Collected data
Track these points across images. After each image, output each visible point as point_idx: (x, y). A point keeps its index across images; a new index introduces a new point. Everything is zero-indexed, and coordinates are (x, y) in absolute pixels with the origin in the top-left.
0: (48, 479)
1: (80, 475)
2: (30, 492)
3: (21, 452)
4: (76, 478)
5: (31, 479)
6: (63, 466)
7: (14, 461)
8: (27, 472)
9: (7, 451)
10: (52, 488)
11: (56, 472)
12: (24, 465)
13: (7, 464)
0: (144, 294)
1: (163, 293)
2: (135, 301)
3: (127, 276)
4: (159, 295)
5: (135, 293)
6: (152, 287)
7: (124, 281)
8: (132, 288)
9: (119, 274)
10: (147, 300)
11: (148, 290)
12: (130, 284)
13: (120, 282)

--

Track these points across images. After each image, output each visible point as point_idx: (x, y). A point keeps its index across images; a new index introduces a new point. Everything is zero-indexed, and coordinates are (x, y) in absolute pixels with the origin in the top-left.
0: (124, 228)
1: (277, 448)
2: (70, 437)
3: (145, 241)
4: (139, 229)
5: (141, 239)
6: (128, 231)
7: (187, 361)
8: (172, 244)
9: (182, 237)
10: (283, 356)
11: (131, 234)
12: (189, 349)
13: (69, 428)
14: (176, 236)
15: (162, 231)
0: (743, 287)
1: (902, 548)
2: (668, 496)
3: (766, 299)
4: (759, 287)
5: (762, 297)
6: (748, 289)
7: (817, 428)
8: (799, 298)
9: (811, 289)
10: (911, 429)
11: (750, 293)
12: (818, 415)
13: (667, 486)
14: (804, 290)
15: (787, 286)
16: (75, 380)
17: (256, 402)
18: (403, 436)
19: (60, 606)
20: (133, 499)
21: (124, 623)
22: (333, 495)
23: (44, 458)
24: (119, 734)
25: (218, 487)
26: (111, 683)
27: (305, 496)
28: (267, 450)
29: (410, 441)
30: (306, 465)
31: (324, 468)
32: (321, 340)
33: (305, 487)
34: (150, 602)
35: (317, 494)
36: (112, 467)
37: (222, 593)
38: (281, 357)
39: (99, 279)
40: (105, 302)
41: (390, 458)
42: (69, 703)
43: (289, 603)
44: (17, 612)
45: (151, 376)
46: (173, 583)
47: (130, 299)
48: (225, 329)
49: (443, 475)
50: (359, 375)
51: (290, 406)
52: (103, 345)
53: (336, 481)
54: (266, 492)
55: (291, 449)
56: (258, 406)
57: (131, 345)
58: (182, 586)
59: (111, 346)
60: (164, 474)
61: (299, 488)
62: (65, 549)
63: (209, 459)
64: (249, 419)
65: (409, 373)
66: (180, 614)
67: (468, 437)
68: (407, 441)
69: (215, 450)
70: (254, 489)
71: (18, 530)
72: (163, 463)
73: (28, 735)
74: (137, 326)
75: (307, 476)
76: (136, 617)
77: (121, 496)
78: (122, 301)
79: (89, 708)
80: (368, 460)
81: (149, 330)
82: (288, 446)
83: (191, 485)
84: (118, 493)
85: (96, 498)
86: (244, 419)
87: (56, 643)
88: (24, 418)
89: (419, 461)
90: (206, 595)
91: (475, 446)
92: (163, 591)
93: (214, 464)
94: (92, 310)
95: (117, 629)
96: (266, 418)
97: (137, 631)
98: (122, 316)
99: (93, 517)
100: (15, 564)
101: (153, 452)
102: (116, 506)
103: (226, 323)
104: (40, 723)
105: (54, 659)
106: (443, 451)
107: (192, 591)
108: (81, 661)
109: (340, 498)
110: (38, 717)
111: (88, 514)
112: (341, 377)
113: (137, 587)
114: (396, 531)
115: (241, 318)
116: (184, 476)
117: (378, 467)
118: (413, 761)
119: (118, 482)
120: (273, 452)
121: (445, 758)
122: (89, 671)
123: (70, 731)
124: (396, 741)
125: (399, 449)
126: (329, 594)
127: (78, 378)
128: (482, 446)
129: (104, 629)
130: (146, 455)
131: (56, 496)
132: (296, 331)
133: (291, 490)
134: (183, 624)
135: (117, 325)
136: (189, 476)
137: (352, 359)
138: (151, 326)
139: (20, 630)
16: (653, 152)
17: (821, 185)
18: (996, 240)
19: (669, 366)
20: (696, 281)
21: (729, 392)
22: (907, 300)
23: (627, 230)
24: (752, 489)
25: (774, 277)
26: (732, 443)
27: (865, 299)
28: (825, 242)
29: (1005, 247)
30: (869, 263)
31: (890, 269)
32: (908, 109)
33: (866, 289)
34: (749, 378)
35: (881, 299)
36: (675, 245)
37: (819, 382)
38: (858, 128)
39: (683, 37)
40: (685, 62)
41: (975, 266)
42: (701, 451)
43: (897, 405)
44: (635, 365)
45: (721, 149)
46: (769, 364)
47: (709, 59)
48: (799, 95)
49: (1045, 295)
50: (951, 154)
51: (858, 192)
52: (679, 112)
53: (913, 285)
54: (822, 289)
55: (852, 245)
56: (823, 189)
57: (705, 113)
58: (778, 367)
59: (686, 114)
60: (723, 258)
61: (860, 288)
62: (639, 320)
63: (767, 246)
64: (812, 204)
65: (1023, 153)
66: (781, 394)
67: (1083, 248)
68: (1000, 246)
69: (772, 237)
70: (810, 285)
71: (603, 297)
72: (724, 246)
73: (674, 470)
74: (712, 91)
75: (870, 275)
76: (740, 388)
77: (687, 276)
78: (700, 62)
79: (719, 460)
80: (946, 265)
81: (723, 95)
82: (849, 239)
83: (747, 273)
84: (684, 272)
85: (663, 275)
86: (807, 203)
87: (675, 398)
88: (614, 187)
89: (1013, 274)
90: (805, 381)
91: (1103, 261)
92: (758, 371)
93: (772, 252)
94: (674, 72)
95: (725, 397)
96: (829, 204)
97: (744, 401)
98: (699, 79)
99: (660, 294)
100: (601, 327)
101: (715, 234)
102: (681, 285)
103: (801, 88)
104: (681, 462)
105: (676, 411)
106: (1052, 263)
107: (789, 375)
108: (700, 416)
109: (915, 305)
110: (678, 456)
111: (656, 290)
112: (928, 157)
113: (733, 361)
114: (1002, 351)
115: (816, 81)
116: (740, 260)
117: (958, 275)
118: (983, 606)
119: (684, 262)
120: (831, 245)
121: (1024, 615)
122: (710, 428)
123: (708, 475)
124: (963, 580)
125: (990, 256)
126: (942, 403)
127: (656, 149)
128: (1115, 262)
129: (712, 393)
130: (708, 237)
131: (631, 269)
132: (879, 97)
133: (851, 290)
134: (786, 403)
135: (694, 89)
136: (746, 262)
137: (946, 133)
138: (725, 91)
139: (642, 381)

--

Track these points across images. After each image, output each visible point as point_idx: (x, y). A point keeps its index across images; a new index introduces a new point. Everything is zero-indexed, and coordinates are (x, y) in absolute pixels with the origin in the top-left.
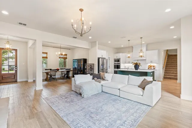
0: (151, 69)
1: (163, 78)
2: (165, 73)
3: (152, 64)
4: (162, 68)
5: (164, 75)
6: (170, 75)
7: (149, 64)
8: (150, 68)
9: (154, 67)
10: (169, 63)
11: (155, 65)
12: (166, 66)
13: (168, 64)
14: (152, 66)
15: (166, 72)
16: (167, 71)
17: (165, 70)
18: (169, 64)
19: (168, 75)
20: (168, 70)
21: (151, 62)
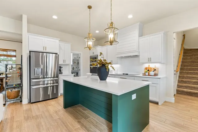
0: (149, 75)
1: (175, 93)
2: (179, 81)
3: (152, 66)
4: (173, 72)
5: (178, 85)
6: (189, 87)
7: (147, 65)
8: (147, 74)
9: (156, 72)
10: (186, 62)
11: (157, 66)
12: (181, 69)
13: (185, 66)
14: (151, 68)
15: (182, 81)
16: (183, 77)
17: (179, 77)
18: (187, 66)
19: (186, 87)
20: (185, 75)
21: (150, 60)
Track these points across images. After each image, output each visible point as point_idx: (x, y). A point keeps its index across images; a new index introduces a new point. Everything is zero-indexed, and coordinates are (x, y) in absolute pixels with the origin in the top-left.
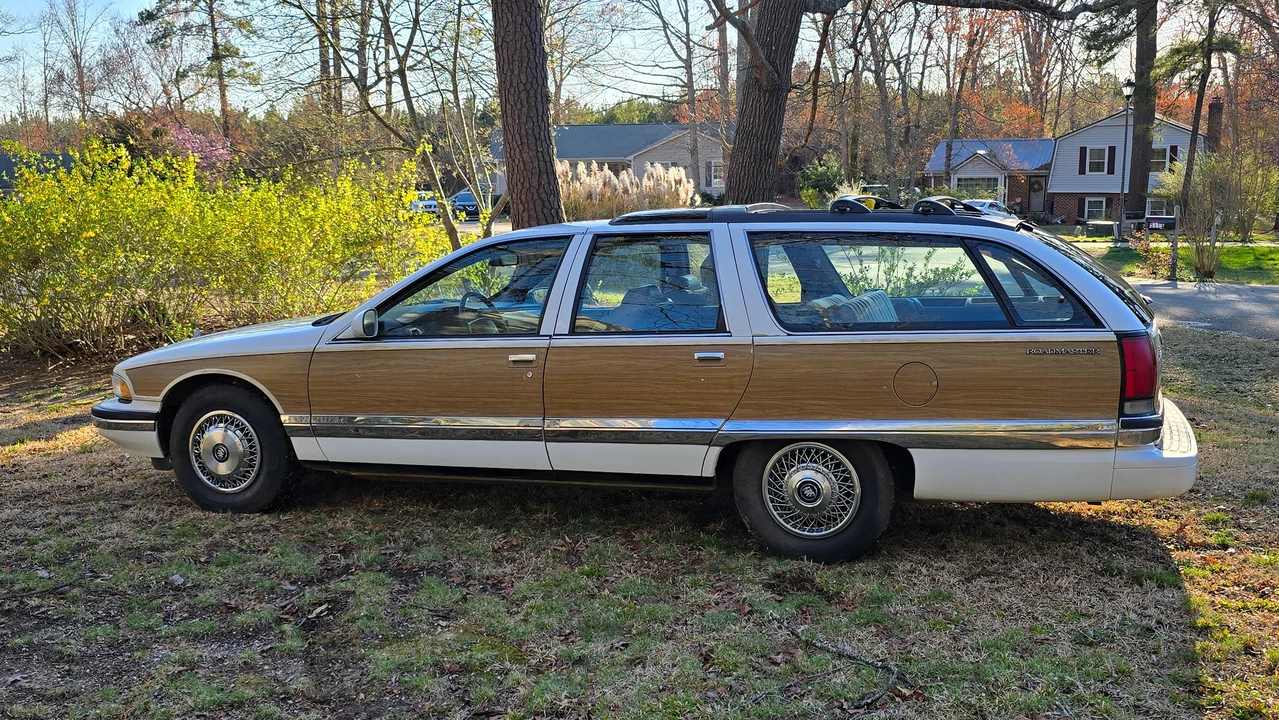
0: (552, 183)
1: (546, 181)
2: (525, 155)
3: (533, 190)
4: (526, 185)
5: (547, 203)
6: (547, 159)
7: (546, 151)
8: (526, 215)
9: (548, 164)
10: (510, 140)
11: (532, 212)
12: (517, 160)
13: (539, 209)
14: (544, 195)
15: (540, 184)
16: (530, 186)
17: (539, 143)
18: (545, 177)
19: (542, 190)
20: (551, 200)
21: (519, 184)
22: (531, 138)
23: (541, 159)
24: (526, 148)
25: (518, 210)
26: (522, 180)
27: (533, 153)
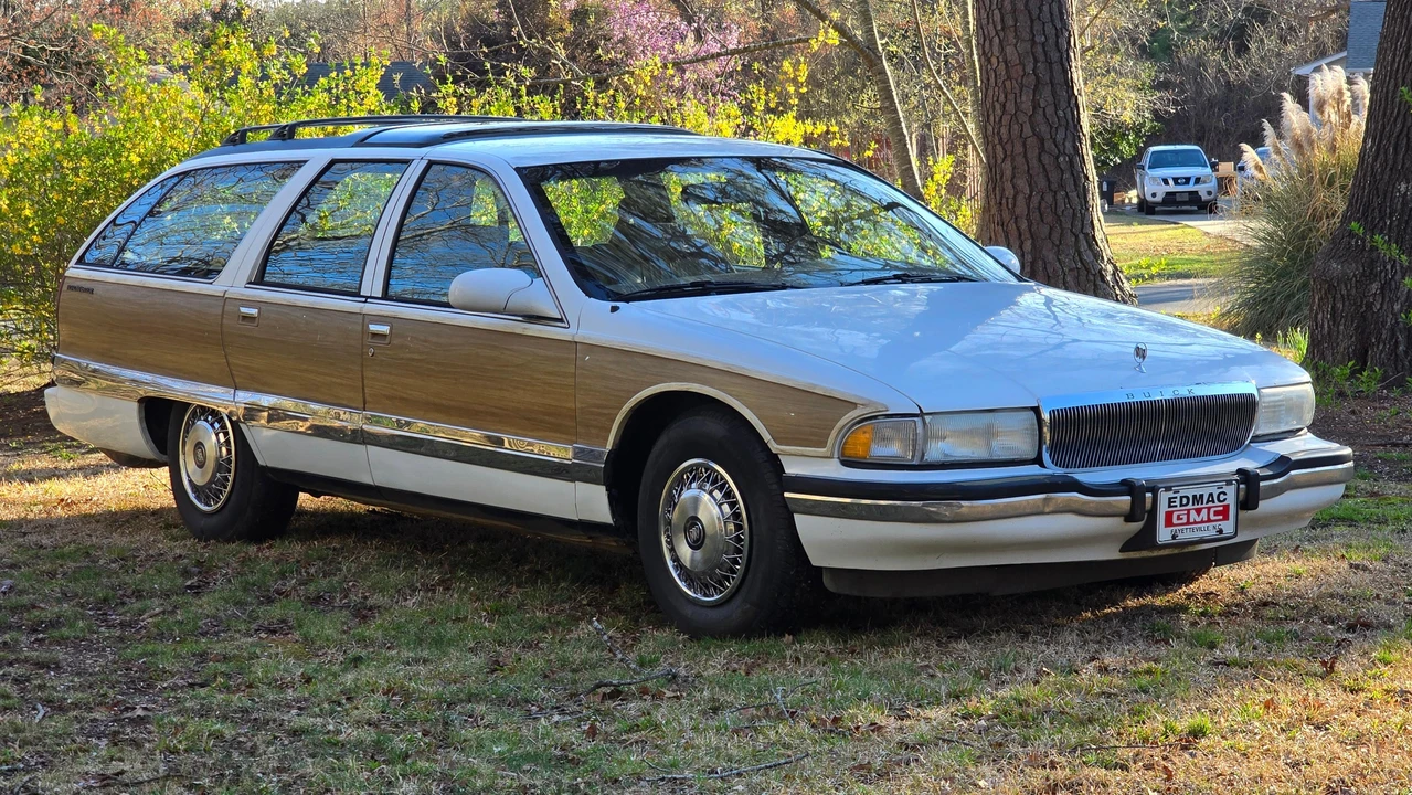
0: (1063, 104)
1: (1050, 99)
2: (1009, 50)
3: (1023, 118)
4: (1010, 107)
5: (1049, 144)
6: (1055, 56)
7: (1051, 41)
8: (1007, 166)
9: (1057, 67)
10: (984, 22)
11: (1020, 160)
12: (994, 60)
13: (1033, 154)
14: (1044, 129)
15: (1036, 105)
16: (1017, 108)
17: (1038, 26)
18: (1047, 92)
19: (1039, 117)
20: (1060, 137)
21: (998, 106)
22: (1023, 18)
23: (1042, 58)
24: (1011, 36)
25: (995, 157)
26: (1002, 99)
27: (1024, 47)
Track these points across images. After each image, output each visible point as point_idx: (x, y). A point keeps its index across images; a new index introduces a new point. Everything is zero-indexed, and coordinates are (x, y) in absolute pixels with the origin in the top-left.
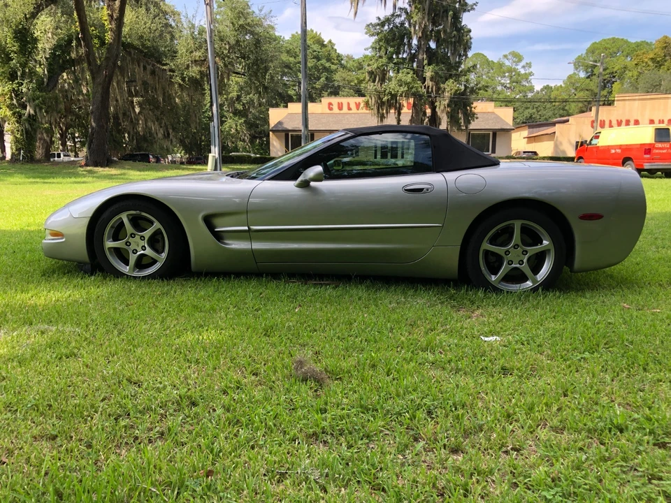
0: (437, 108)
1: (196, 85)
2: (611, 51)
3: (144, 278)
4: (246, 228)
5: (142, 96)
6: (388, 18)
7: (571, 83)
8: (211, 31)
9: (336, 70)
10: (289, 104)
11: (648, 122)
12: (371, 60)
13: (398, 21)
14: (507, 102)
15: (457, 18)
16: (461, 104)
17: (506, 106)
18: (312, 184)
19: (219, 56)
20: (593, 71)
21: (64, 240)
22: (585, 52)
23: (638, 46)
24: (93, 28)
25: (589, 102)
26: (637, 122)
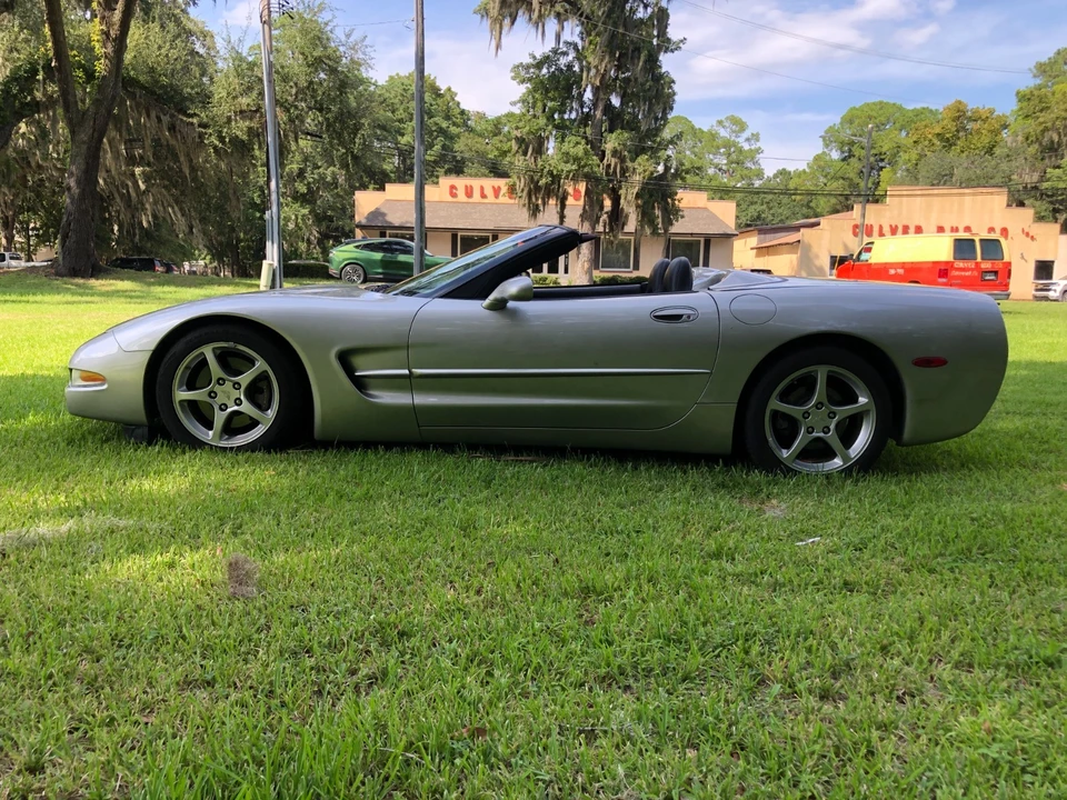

**DIRECTIONS**
Your answer should be the lines above from the one containing "51: (290, 406)" through the one containing "109: (340, 498)", copied exactly and with both ends kept.

**WRITTEN ANSWER**
51: (290, 406)
52: (103, 345)
53: (336, 481)
54: (266, 492)
55: (291, 449)
56: (258, 406)
57: (131, 345)
58: (182, 586)
59: (111, 346)
60: (164, 474)
61: (299, 488)
62: (65, 549)
63: (209, 459)
64: (249, 419)
65: (409, 373)
66: (180, 614)
67: (468, 437)
68: (407, 441)
69: (215, 450)
70: (254, 489)
71: (18, 530)
72: (163, 463)
73: (28, 735)
74: (137, 326)
75: (307, 476)
76: (136, 617)
77: (121, 496)
78: (122, 301)
79: (89, 708)
80: (368, 460)
81: (149, 330)
82: (288, 446)
83: (191, 485)
84: (118, 493)
85: (96, 498)
86: (244, 419)
87: (56, 643)
88: (24, 418)
89: (419, 461)
90: (206, 595)
91: (475, 446)
92: (163, 591)
93: (214, 464)
94: (92, 310)
95: (117, 629)
96: (266, 418)
97: (137, 631)
98: (122, 316)
99: (93, 517)
100: (15, 564)
101: (153, 452)
102: (116, 506)
103: (226, 323)
104: (40, 723)
105: (54, 659)
106: (443, 451)
107: (192, 591)
108: (81, 661)
109: (340, 498)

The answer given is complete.